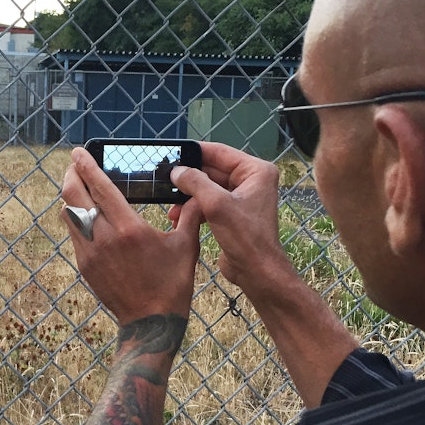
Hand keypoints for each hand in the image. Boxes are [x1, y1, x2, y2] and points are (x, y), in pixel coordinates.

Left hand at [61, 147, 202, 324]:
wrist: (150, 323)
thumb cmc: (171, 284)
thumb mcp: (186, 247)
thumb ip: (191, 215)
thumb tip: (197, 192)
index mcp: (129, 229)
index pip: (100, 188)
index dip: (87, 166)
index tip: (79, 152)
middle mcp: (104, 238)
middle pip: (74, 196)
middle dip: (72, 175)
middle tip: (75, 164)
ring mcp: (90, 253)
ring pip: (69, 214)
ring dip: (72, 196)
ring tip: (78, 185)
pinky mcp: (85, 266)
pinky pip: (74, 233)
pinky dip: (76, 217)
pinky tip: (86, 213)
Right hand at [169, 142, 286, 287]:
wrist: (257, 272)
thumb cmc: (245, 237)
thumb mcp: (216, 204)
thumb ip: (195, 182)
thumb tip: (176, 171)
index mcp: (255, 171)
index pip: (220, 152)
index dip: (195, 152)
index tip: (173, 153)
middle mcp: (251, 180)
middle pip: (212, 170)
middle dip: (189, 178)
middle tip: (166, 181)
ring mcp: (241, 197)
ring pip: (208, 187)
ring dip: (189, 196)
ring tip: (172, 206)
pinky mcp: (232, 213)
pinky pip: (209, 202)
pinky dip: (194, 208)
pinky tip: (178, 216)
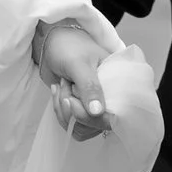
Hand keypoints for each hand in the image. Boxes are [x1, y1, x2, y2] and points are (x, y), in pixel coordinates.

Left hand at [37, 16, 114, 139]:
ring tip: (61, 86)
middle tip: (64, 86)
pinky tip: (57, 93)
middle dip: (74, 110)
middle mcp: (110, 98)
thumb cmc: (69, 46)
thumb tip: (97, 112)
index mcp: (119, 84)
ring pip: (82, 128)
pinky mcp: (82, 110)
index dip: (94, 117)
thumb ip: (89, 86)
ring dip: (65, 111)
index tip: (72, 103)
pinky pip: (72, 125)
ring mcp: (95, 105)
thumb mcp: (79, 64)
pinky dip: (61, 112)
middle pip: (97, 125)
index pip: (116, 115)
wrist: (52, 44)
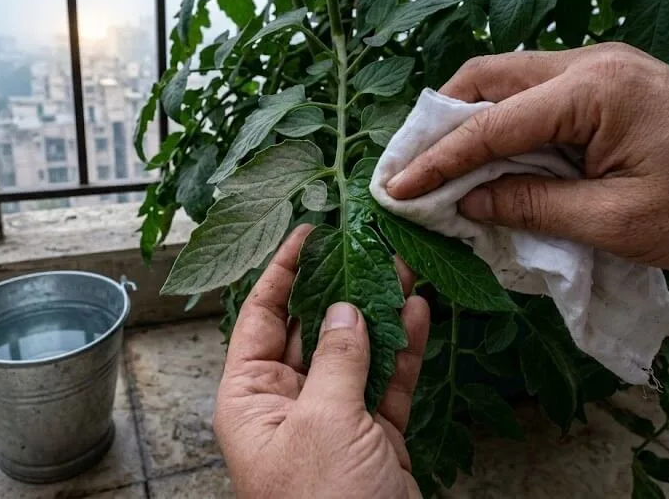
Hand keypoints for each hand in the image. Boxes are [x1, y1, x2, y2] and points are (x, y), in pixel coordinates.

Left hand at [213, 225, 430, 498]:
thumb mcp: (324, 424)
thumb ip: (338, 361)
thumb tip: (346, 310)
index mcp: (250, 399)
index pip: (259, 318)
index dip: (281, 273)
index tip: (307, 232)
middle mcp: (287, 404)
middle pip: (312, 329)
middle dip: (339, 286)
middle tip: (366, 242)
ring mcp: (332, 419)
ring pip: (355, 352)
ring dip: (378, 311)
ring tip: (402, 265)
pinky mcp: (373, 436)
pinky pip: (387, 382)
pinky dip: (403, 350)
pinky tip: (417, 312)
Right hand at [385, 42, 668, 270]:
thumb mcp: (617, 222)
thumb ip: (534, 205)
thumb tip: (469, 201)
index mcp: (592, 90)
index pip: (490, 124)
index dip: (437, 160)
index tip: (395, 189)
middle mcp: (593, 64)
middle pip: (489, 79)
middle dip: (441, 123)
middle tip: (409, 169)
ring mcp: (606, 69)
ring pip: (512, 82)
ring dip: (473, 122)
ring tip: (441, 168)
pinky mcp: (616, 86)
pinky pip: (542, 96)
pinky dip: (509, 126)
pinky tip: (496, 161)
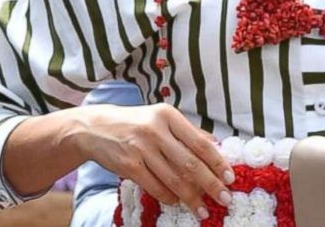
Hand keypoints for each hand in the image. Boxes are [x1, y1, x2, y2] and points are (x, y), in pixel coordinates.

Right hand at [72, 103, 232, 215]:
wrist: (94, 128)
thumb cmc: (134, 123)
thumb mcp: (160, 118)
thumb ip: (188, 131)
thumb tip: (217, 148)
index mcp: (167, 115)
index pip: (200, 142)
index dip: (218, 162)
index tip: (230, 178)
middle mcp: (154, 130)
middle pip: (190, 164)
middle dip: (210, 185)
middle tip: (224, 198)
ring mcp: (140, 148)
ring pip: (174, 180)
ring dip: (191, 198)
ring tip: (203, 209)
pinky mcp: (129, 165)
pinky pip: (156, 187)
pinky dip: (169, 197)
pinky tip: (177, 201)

▶ [Task goal]
Transcribe the lines above exactly, beginning at the one with "middle pip: (97, 125)" and ending at the one with "index pip: (259, 318)". Include both; exclude the pictures.

▶ [Task output]
middle pip: (97, 125)
index pip: (116, 115)
wrist: (52, 44)
Hand keypoints for each hand in the image. Boxes are [x1, y1, x2, y2] and points are (x, y), in pixel coordinates.

Left hand at [213, 225, 430, 498]:
thumb mcp: (324, 424)
thumb ip: (338, 361)
thumb tip: (346, 310)
index mcp: (250, 399)
index pip: (259, 318)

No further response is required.